各映画ガイドにおける作品紹介を比較する。短いコメント文でも、筆者の見解が分かれるのは興味深い。

ぴあシネマクラブの紹介文

 ホラー映画作家アルジェントの名を一躍高めた作品。アメリカの美少女スージーが、ドイツのバレエ学校に入った。が、そこは悪魔崇拝者たちのアジトで、彼女は連続殺人事件に遭遇する。夜ごと聞こえる靴音を数え、そのとおりに進んだスージーが見たものは…・。隠しドアの向こうの部屋には、目に見えぬ魔女がいたのだ。雷でパッ、パッと浮かぶ魔女の輪郭。スージーは、力をふりしぼってナイフを突き刺す。ガラスの破片が顔面を割ったり、ナイフでメッタ刺しにしたり、痛々しい殺しの表現が恐ろしい。また、赤い部屋、赤い照明など、赤を基調にした映像もムードを高めている。惨劇に必ず流れる、ゴブリンの音楽も不気味だ。

スクリーン誌の封切作品紹介

 「カサンドラ・クロス」や「グレートハンティング」を生んで、いまやヨーロッパ映画界で最も活気を呈しているイタリアが、同国映画史上最高といわれる高額の製作費を投入して作った恐怖映画。本国イタリアでは、今年二月末に封切られたが、公開と同時にヒットし、次々に記録を更新しているという、原色に近い強烈な色彩と”サーカム・サウンド”方式による間断なく脈打つ不気味な音響が、繰り返される凄惨な殺人ミステリーの恐怖を盛り上げている。製作はクラウディオ・アルジェント、監督は弱冠三四歳のダリオ・アルジェントで、ここ七年間は恐怖映画ばかり作っていたという。脚本も彼自身が担当、撮影は「さすらいの二人」のルチアーノ・トポリ、音楽は人気ロック・グループのゴブリンがそれぞれ当たっているが、このサントラ・レコードも発売と同時にヒットしている。主演は「ファン卜ム・オブ・パラダイス」のジェシカ・ハーパーと「アンディ・ウォーホルのBAD」のステファニア・カッシーニ、共演は「花嫁の父」のジョーン・ベネット、「カサンドラ・クロス」のアリダ・パッリのベテラン女優のほか、「O嬢の物語」のウド・キアーか特別出演している。〈原題『呻き』一九七七年度作品。一時間三九分。色彩。東宝東和配給)

全洋画の解説文

 ヨーロッパのバレエ学校に入学したスージーを待ち受けていた奇怪な体験。次々と殺人が起こる中、彼女は学校に魔女が棲んでいる事を突き止める。D・アルジェントは原色に近い派手な色彩と音楽(ゴブリン!)の合体でスタイリッシュな作品を造り上げ、その手法は以後のイタリアン・ホラーに大きな影響を与えた。

映画監督ジョン・カーペンターのコメント

 映画監督のジョン・カーペンターはエンターテイメント・ウイークリー発行の「100 GREATEST MOMENTS IN MOVIES 1950 - 2000」の中で『サスペリア』について以下のようにコメントしている。

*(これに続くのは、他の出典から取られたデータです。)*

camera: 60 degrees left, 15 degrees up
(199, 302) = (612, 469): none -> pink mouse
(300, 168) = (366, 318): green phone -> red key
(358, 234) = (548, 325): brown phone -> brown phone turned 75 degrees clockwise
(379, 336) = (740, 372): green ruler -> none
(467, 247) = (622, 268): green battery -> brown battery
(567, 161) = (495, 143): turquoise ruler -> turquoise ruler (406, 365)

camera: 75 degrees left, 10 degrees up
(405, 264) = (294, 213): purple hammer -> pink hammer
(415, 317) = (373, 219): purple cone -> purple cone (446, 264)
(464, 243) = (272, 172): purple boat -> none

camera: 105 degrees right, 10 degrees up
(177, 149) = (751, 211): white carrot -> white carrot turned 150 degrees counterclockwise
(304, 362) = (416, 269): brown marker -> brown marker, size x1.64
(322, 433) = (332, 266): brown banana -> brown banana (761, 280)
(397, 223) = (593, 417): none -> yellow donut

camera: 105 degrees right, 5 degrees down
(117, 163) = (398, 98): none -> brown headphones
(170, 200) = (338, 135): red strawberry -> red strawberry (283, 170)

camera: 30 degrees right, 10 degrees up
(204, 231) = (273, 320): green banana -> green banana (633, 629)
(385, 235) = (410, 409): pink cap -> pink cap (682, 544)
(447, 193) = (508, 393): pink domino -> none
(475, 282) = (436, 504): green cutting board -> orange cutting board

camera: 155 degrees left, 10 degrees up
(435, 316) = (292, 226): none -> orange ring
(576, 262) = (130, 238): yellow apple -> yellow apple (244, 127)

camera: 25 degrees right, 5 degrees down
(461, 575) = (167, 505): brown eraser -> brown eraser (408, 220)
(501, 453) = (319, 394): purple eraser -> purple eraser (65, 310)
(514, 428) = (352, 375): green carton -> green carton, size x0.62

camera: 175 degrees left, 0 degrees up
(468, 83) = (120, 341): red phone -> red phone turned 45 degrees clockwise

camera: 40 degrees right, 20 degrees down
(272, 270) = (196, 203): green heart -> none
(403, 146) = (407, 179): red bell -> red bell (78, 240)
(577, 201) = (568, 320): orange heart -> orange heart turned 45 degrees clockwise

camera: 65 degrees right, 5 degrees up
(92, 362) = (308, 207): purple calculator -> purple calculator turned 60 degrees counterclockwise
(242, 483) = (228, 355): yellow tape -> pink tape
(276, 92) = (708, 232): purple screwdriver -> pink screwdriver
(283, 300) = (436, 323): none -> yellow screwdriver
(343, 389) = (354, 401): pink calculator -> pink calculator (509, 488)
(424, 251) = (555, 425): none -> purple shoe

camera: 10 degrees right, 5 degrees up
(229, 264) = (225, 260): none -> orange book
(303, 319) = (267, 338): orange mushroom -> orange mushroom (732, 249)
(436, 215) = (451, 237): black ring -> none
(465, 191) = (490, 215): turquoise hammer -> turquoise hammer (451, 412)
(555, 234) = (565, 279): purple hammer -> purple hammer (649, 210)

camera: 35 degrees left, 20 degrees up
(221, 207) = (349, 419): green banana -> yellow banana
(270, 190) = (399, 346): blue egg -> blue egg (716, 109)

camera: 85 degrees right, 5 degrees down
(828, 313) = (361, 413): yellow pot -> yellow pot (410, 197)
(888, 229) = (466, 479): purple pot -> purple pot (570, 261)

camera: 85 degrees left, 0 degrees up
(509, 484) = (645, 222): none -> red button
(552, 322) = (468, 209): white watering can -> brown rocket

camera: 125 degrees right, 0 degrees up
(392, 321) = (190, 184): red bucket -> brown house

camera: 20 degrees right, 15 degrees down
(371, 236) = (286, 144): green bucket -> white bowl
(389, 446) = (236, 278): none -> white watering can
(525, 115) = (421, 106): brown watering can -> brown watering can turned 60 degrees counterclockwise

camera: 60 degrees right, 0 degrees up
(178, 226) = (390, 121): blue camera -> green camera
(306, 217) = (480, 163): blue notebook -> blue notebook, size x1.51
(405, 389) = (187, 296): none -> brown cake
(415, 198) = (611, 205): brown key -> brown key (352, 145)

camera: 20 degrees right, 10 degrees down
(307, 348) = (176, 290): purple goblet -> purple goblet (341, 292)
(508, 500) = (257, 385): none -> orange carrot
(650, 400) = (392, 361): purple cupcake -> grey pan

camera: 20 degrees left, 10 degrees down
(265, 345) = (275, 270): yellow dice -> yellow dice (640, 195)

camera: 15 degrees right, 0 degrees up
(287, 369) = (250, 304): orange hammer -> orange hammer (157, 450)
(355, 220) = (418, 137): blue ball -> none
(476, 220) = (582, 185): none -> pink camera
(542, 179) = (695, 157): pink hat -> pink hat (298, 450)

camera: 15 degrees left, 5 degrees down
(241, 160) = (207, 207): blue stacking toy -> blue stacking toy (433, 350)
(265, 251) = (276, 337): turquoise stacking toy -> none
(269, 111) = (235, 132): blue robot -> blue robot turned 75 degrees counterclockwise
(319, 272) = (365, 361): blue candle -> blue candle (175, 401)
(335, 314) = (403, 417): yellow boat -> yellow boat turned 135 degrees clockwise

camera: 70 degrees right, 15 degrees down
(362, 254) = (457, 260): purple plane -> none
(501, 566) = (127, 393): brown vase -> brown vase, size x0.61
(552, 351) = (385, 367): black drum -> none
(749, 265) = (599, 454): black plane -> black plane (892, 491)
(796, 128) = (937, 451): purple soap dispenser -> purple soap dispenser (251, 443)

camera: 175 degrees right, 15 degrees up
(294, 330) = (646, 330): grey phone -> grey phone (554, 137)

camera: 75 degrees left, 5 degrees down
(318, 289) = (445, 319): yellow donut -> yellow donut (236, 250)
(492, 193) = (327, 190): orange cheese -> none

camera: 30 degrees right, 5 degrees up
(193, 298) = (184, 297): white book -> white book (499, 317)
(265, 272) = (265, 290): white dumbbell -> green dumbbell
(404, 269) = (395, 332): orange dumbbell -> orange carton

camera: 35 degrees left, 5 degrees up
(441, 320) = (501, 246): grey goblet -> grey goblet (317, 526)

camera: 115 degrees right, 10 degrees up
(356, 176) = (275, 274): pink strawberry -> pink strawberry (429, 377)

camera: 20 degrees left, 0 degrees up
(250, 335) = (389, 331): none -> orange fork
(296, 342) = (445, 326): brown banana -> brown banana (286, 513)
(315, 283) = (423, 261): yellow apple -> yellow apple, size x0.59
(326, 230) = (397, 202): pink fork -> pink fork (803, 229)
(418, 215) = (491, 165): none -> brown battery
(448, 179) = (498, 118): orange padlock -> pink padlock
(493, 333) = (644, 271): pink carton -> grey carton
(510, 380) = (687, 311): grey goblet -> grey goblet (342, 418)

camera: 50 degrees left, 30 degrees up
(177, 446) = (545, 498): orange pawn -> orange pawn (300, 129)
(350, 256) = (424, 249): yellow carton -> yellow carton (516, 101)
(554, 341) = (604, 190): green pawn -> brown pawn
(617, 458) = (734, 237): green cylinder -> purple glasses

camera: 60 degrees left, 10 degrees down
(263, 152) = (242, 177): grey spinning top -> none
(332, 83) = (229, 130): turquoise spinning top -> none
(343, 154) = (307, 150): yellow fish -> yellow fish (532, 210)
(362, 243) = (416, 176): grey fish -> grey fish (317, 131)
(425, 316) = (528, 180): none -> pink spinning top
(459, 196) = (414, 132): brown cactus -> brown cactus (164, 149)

「プロットは忘れて、ダリオ・アルジェントの絶妙なゴーストストーリーを見るがいい。音楽が始まれば、それが恐怖の時だ。フェミニスト、17歳以下の子供、そして、小心者は劇場への入場を認めるべきではないだろう」

アルジェントは商売本位の活動屋なのか

 京玲二氏はキネマ旬報712号173ページで、「早い話がアルジェント自身、ヒッチコックであるより、ポランスキーやフリードキンライクである」と指摘している。「映画はカルチャー・スタンダードを高めるものであってほしい」と書き、サスぺリアについて「『ローズマリーの赤ちゃん』や『エクソシスト』の良いところを、ちゃっかり頂いて、サワリの部分だけつないだだけでは、計算上はいかに上手くいったところで、作品の風格が損なわれ、作者の品性も俗悪になってしまうことを、不幸にしてアルジェントは気付かなかったようだ」と批判している。またダリオ・アルジェント自身についても「活動屋としては合格だろうが、映画人として名を残すには修行が足りない」と非難。さらに、「最も、圧倒的多数を誇る商売本位の活動屋の前に、優れた映画人が、極めて少数の故をもって、過小評価されがちなのは、人の迷惑かえりみず売名に走る99%の政治屋(Politician)と政治家(Statesman)の関係に似て、皮肉である」と批評を結び、アルジェントを商売本位の活動屋だと断言している。

 京氏は『サスぺリア』をロマン・ポランスキーやウィリアム・フリードキンの映画の亜流であり、イタリア製エクスプロイテーション映画の1本であるとして、切り捨てている。むろん『サスぺリア』のストーリーはトマス・ド・クインシーの小説をベースに、ダリア・ニコロディの叔母の体験や欧州の魔術の研究調査などをミックスしてできたものだ。京氏のいうように『サスぺリア』に先行したオカルト映画をなぞっただけの映画ではない。

 京氏の書くように、低い志でホラー映画を量産する圧倒的多数の商売本位の活動屋の前に、アルジェントのような映画人が、彼らと同じカテゴリーの作家として過小評価されがちなのは残念である。

ジェシカ・ハーパー「アルジェントは作家としてのビジョンを持っている」

 ダリオ・アルジェントはブライアン・デパルマ監督の『ファントム・オブ・パラダイス』をみてジェシカ・ハーパーを気に入り、オーディションなしにジェシカを主役にオファーした。ジェシカはそれ以前には、アルジェントの作品を良く知らなかったが、オファーを受けてからアルジェントの映画を何本か見た。ジェシカはイタリアに行く前にイタリア語を勉強したが、「とっても早く覚えられたので問題はなかった」という。

 ジェシカは子供のころからダンスを勉強しており、それがサスぺリアで役を演じるうえで役に立った。サラ・ローレンス・カレッジでの経験とブロードウェーの『ヘアー』に出演したことは演技に必要最小限の影響を与えたようだ。ジェシカにとって、サスぺリアの撮影はとても良い記憶として残っている。

 ジェシカ・ハーパーはブライアン・デパルマやウディ・アレンなど著名な映画監督とも仕事をしているが、「アルジェントは彼らと同様に作家としてのビジョンを持っている」と評価する。詳細な表現にいたるまで、アルジェントは自分の欲しいものを知っていて、そのためにはどうすれば良いかも分かっていたからだ。共同脚本を担当したダリア・ニコロディは、スージーの役を自分が演じるために書いたとのことだが、ジェシカとダリア・ニコロディは、ほんの短時間だけしか合うことはなかった。

 サスペリアの仕事について、ジェシカは「本当に楽しかった。イタリア人も彼らの仕事や技術も大好きです。4カ月間のイタリア滞在はとってもすばらしいものでした」と述べている。